Tra master class, show-cooking, degustazioni, conferenze e visite culturali, al congresso “Nutrire l’incontro” si è parlato di insularità, di regioni e di progetti gastronomici che, per la loro singolarità, sono diventati veri e propri laboratori di creatività artistica e gastronomica. Il congresso si è concluso a Roma lo scorso primo ottobre, ma i semi lasciati durante l’incontro non possono che germogliare e portare frutto. In primo luogo nel focalizzare i punti di unione tra due Paesi come Italia e Spagna, nella cultura e non solo.
«La valorizzazione della tradizione e del territorio sono tra gli aspetti più significativi che uniscono Italia e Spagna a tavola. Durante il congresso, questa attenzione al territorio è stata espressa attraverso le degustazioni di vini isolani provenienti dalla Sicilia e dalle Canarie». A parlare è il gastronomo Carles Tarrassó, organizzatore dell’evento, che continua: «Gli enologi partecipanti, Arianna Occhipinti e Carmelo Peña, credono in una viticoltura guidata dalla natura, strettamente dipendente dai cicli naturali e dal territorio in cui crescono le loro vigne. Arianna, con i suoi vigneti a Vittoria, in provincia di Ragusa, segue una viticoltura influenzata dalle particolarità di ogni terreno e dalle stagioni. Carmelo, con le sue viti piantate nei jables (terrazzamenti coperti di sabbia vulcanica, ndr) di Gran Canaria, si adatta al terreno vulcanico estremo per produrre vini eccezionali. Questa filosofia, profondamente mediterranea e radicata nel rispetto per la natura e nella creatività dell’agricoltore, è parte dell’identità condivisa tra i due Paesi».
Proprio la tematica dell’insularità ha portato ad alcune delle considerazioni più interessanti: «Abbiamo utilizzato la metafora delle isole interconnesse – spiega Tarrassó – per illustrare i processi degli attuali sistemi alimentari. Si è discusso di territori che, lontani dall’essere isolati, ricevono influenze diverse che conservano e trasformano nel tempo, in un contesto dove cultura, natura e cittadinanza si intrecciano. La gastronomia attuale opera in questo contesto, caratterizzata dalla sua decentralizzazione, eterogeneità, flessibilità e resistenza, essendo una fonte inesauribile di patrimonio e simbolismo, con un ruolo fondamentale nella costruzione delle identità individuali e collettive. In questo senso, lo show-cooking presentato dallo chef John Regefalk del Basque Culinary Center, incentrato sull’insularità, ha offerto una reinterpretazione d’avanguardia di prodotti tradizionali provenienti da cinque regioni con gastronomie uniche: le Isole Canarie, le Isole Baleari, la Sicilia, la Lapponia e i Paesi Baschi. Abbiamo assaggiato renna stagionata, i tollos di squalo dalle Canarie, liquirizia salata, miglio e formaggi di capra».
Filo conduttore e tematica portante del congresso è stata l’intersezione tra arte e gastronomia, tema caro a Ferran Adrià, che ha annunciato la creazione di una università a Madrid, chiamata MAAC, che collaborerà con l’illustre Università di Comillas.
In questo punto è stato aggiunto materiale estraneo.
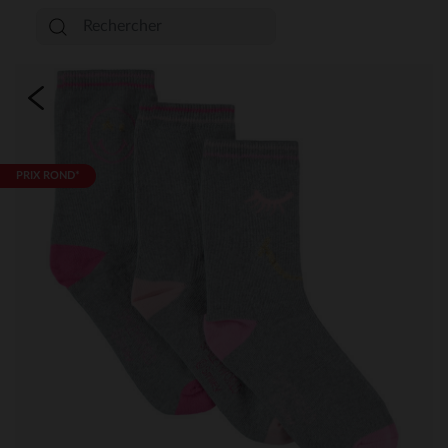
PRIX ROND*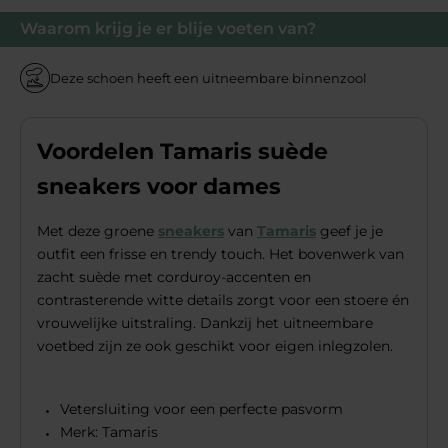
Waarom krijg je er blije voeten van?
Deze schoen heeft een uitneembare binnenzool
Voordelen Tamaris suède
sneakers voor dames
Met deze groene
sneakers
van
Tamaris
geef je je
outfit een frisse en trendy touch. Het bovenwerk van
zacht suède met corduroy-accenten en
contrasterende witte details zorgt voor een stoere én
vrouwelijke uitstraling. Dankzij het uitneembare
voetbed zijn ze ook geschikt voor eigen inlegzolen.
Vetersluiting voor een perfecte pasvorm
Merk: Tamaris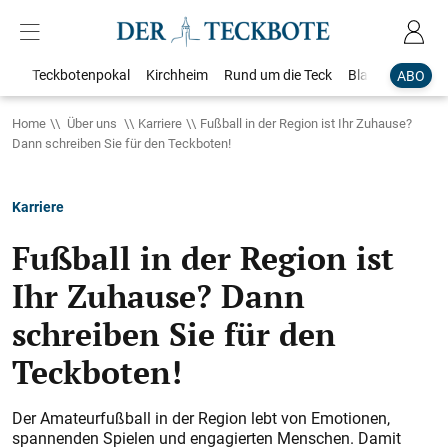
Teckbotenpokal
Kirchheim
Rund um die Teck
Blaulicht
Loka
ABO
Home
Über uns
Karriere
Fußball in der Region ist Ihr Zuhause?
Dann schreiben Sie für den Teckboten!
Karriere
Fußball in der Region ist
Ihr Zuhause? Dann
schreiben Sie für den
Teckboten!
Der Amateurfußball in der Region lebt von Emotionen,
spannenden Spielen und engagierten Menschen. Damit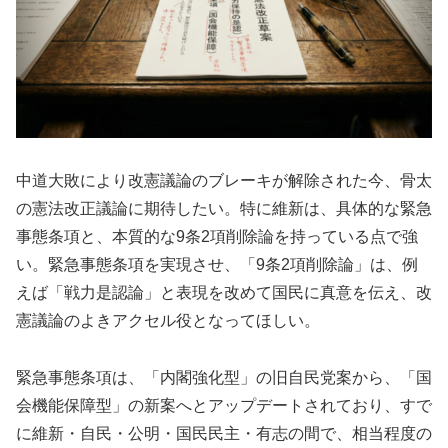
中道大敗により改憲議論のブレーキが解除された今、骨太
の憲法改正議論に期待したい。特に維新は、具体的な緊急
事態条項と、本質的な9条2項削除論を持っている点で強
い。緊急事態条項を実現させ、「9条2項削除論」は、例
えば「戦力是認論」と表現を改めて国民に真意を伝え、改
憲議論のよきアクセル役となってほしい。
緊急事態条項は、「内閣強化型」の旧自民党案から、「国
会機能保障型」の新案へとアップデートされており、すで
に維新・自民・公明・国民民主・有志の間で、相当程度の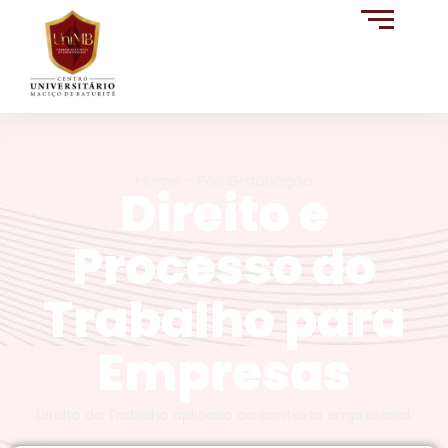
Home - Pós Graduação
Direito e
Processo do
Trabalho para
Empresas
Direito do Trabalho aplicado ao contexto empresarial.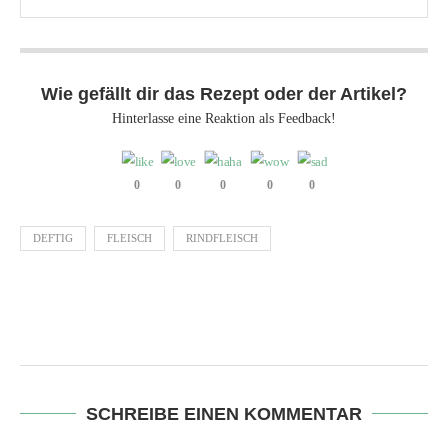
Wie gefällt dir das Rezept oder der Artikel?
Hinterlasse eine Reaktion als Feedback!
0
0
0
0
0
DEFTIG
FLEISCH
RINDFLEISCH
SCHREIBE EINEN KOMMENTAR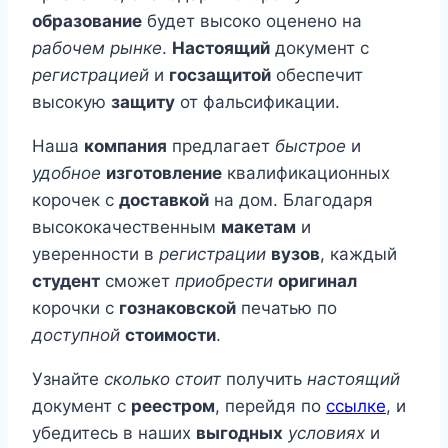
образование
будет высоко оценено на
рабочем рынке
.
Настоящий
документ с
регистрацией
и
госзащитой
обеспечит
высокую
защиту
от фальсификации.
Наша
компания
предлагает
быстрое
и
удобное
изготовление
квалификационных
корочек с
доставкой
на дом. Благодаря
высококачественным
макетам
и
уверенности в
регистрации
вузов
, каждый
студент
сможет
приобрести
оригинал
корочки с
гознаковской
печатью по
доступной
стоимости
.
Узнайте
сколько стоит
получить
настоящий
документ с
реестром
, перейдя по
ссылке
, и
убедитесь в наших
выгодных
условиях
и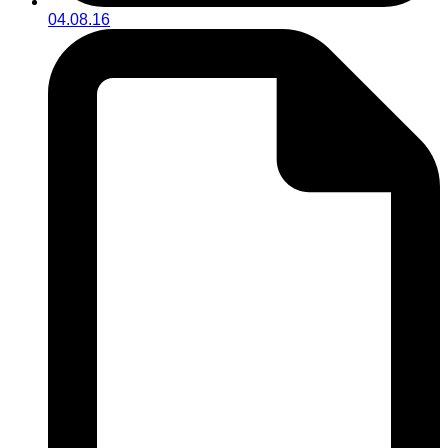
04.08.16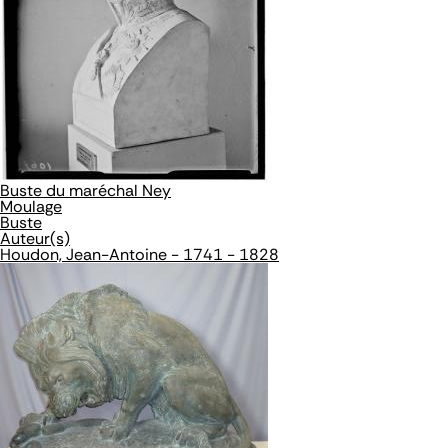
Buste du maréchal Ney
Moulage
Buste
Auteur(s)
Houdon, Jean-Antoine - 1741 - 1828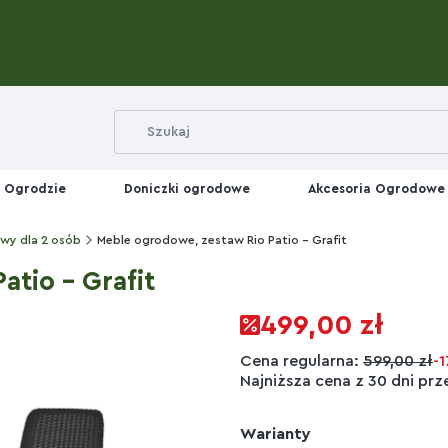
 Ogrodzie
Doniczki ogrodowe
Akcesoria Ogrodowe
wy dla 2 osób
Meble ogrodowe, zestaw Rio Patio - Grafit
tio - Grafit
499,00 zł
Cena regularna:
599,00 zł
-
Najniższa cena z 30 dni prz
Warianty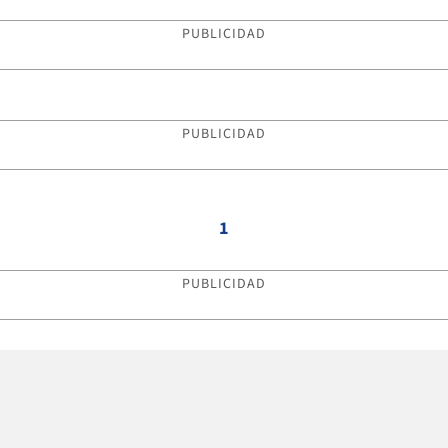
PUBLICIDAD
PUBLICIDAD
1
PUBLICIDAD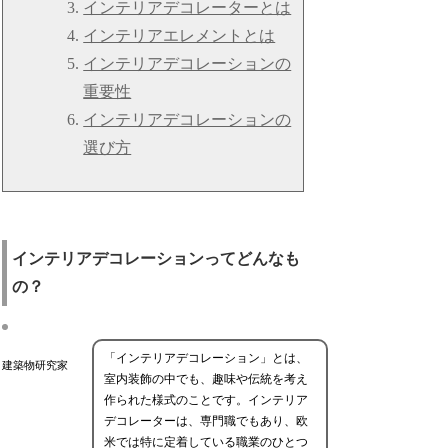
インテリアデコレーターとは
インテリアエレメントとは
インテリアデコレーションの
重要性
インテリアデコレーションの
選び方
インテリアデコレーションってどんなも
の？
「インテリアデコレーション」とは、
建築物研究家
室内装飾の中でも、趣味や伝統を考え
作られた様式のことです。インテリア
デコレーターは、専門職でもあり、欧
米では特に定着している職業のひとつ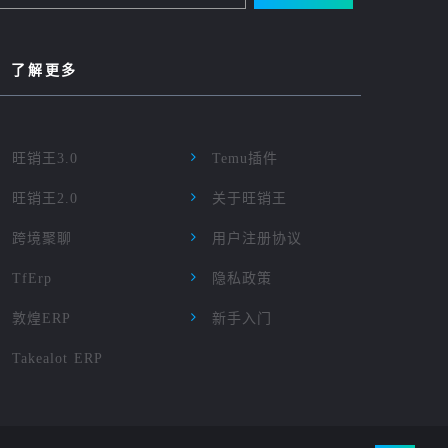
了解更多
旺销王3.0
Temu插件
旺销王2.0
关于旺销王
跨境聚聊
用户注册协议
TfErp
隐私政策
敦煌ERP
新手入门
Takealot ERP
Adrià nel suo intervento ha parlato di informazione, dati, social media, e ha discusso di come il mondo della gastronomia spesso sia disordinato, citando la difficoltà di classificare i ristoranti senza categorie chiare. «L’informazione – ha affermato – diventa conoscenza quando decidi tu come usarla». Ha menzionato strumenti come ChatGPT, cercando di dare una definizione ai concetti di arte e gastronomia: se non abbiamo chiaro cos’è l’arte, come possiamo parlare di gastronomia?
«Innovare significa rischiare», ha concluso Adrià, invitando il pubblico a riflettere su come comprendere e contestualizzare la gastronomia, non solo come disciplina estetica, ma anche come strumento politico e culturale.